中国自動車市場で「ディーラーの流通在庫」が急増、政府の買い替え奨励キャンペーンも効果は見えず

AI要約

中国の自動車市場でディーラーの在庫問題が深刻化しており、経営に重荷を抱えている状況が続いている。

2024年6月の自動車ディーラー在庫警告指数が前月比4.1ポイント上昇し、春節以外で最高値を記録。在庫過剰が続いている。

販売業者が増やした在庫に対し売れ行きが伸びず、販売目標の達成が難しい状況。結果、多くのディーラーが赤字状態に陥っている。

中国自動車市場で「ディーラーの流通在庫」が急増、政府の買い替え奨励キャンペーンも効果は見えず

 中国の自動車市場でディーラーが抱える流通在庫が膨らみ、販売業者の経営の重荷になっている。

 販売業者の団体である中国汽車流通協会が発表した2024年6月の「自動車ディーラー在庫警告指数」は62.3%と、前月より4.1ポイント上昇。1年前との比較では8.3ポイント高く、春節(中国の旧正月)の季節要因を受けた2月を除いて2024年の最高値を記録した。

 (訳注:中国では春節を新車で迎えたいと望む消費者が多く、ディーラーは通常より在庫を積み増して対応する)

■年初から在庫過剰が持続

 在庫警告指数は、販売業者の在庫金額を手元資金で割った数字をベースに、市場の需給状況なども加味して総合的に算出される。50%以下なら在庫水準は適正(またはメーカーの供給不足)であり、50%以上なら在庫過剰であることを意味する。

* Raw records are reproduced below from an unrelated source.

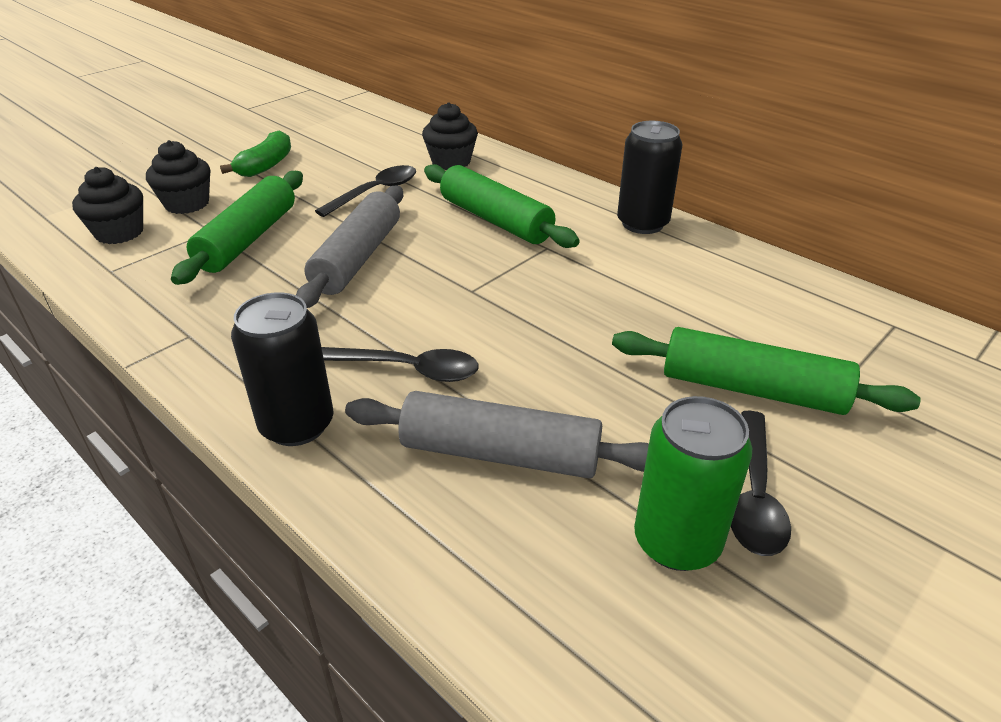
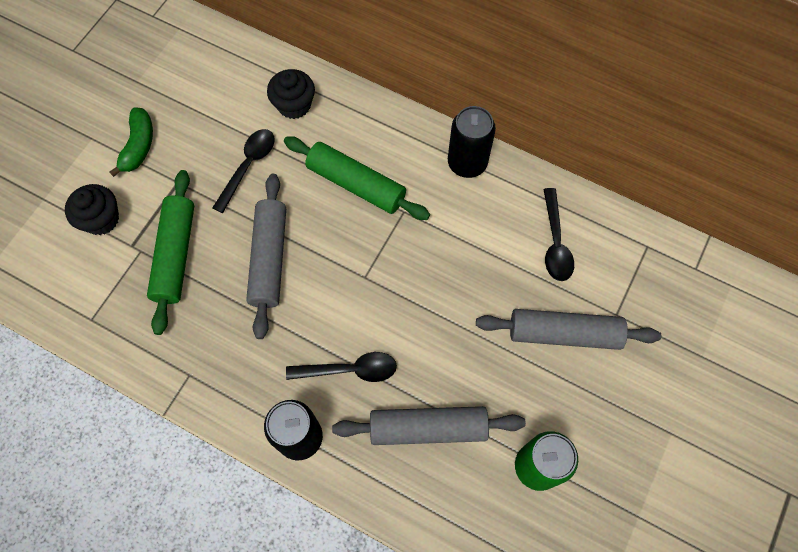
camera: 15 degrees left, 30 degrees up
(119, 233) = (69, 271): black cupcake -> none
(752, 389) = (564, 333): green rolling pin -> grey rolling pin
(755, 495) = (573, 422): black spoon -> black spoon (555, 242)

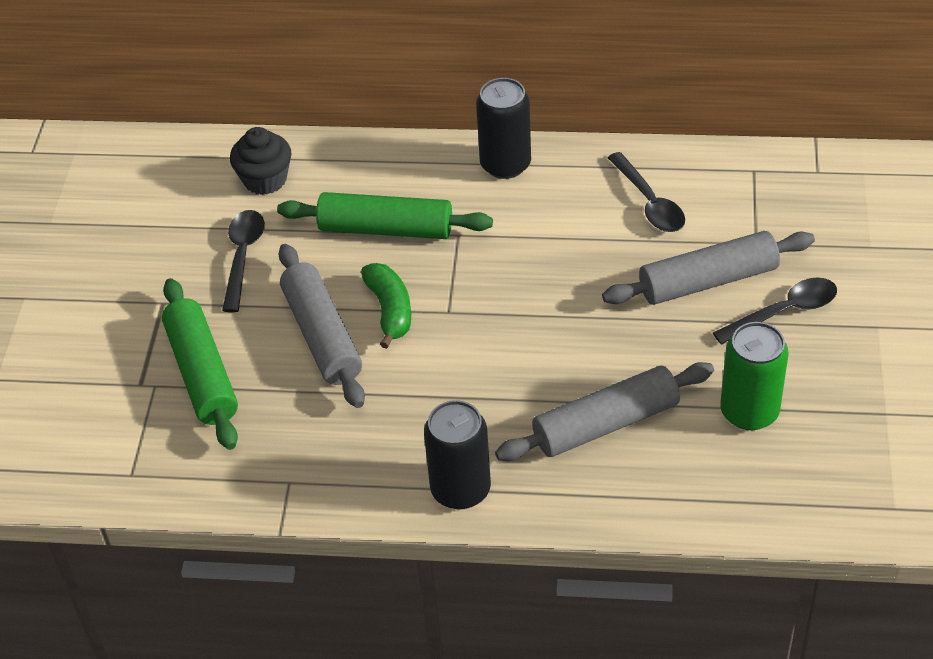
camera: 20 degrees left, 20 degrees down
(101, 219) = (85, 372): black cupcake -> none
(139, 146) = (91, 284): green banana -> green banana (390, 310)
(349, 370) = (482, 404): black spoon -> black spoon (784, 312)

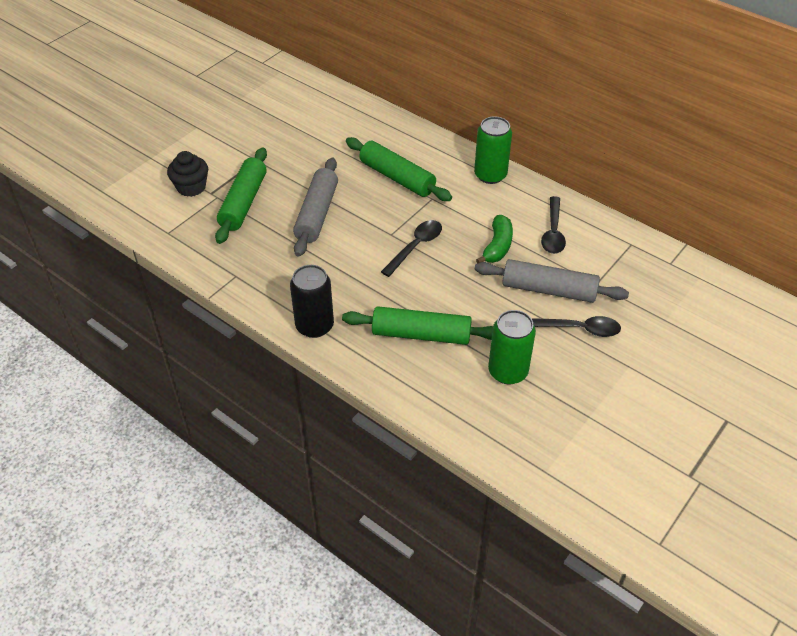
camera: 30 degrees right, 0 degrees up
(243, 257) = (314, 157): black spoon -> black spoon (415, 247)
(265, 179) = (359, 125): black cupcake -> black cupcake (191, 187)
(390, 310) = (362, 218): green banana -> green banana (497, 246)
(505, 164) = (490, 175): black can -> green can
(606, 424) = (421, 334): grey rolling pin -> green rolling pin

 2024年に入って以来、同指数は毎月50%を上回って推移してきた。中国汽車流通協会の分析によれば、6月の指数が一段と上昇した背景には、中国の地方が農繁期に入ったことや、例年にない高気温、中国南部の大雨などの要素が、販売店の集客やセールスに影響したことがあるという。

 販売業者側にも誤算があった。中国政府が推進する買い替え奨励キャンペーン「以旧換新」や、中国のEC(電子商取引)業界が毎年6月に開催する大型セールの効果に期待し、ふだんより在庫を増やしていたのだ。ところが、フタを開けてみると売れ行きは振るわず、経営状況の悪化を招いた。

 中国の自動車業界では、自動車メーカーと販売業者の間で年間および四半期ごとの販売目標を取り決め、その達成度合いに応じてメーカーがインセンティブ(販売奨励金)を支払うのが慣例になっている。

 しかし中国汽車流通協会の調査によれば、2024年上半期(1~6月)の販売目標を達成した販売業者は全体の2割弱にとどまった。その一方、目標達成率が50%に届かなかった業者が13.5%と1割を超えた。

 このことは、8割強のディーラーが上半期のインセンティブを十分に得られなかったか、またはインセンティブがゼロだったことを意味する。

■4割を超えるディーラーが赤字

 中国汽車流通協会が2024年3月に発表したレポートによれば、2023年の事業損益が黒字だった販売業者は全体の37.6%、収支トントンも18.8%にとどまり、残る43.5%が赤字だった。2024年の上半期に、赤字ディーラーの比率がさらに増えたことは想像に難くない。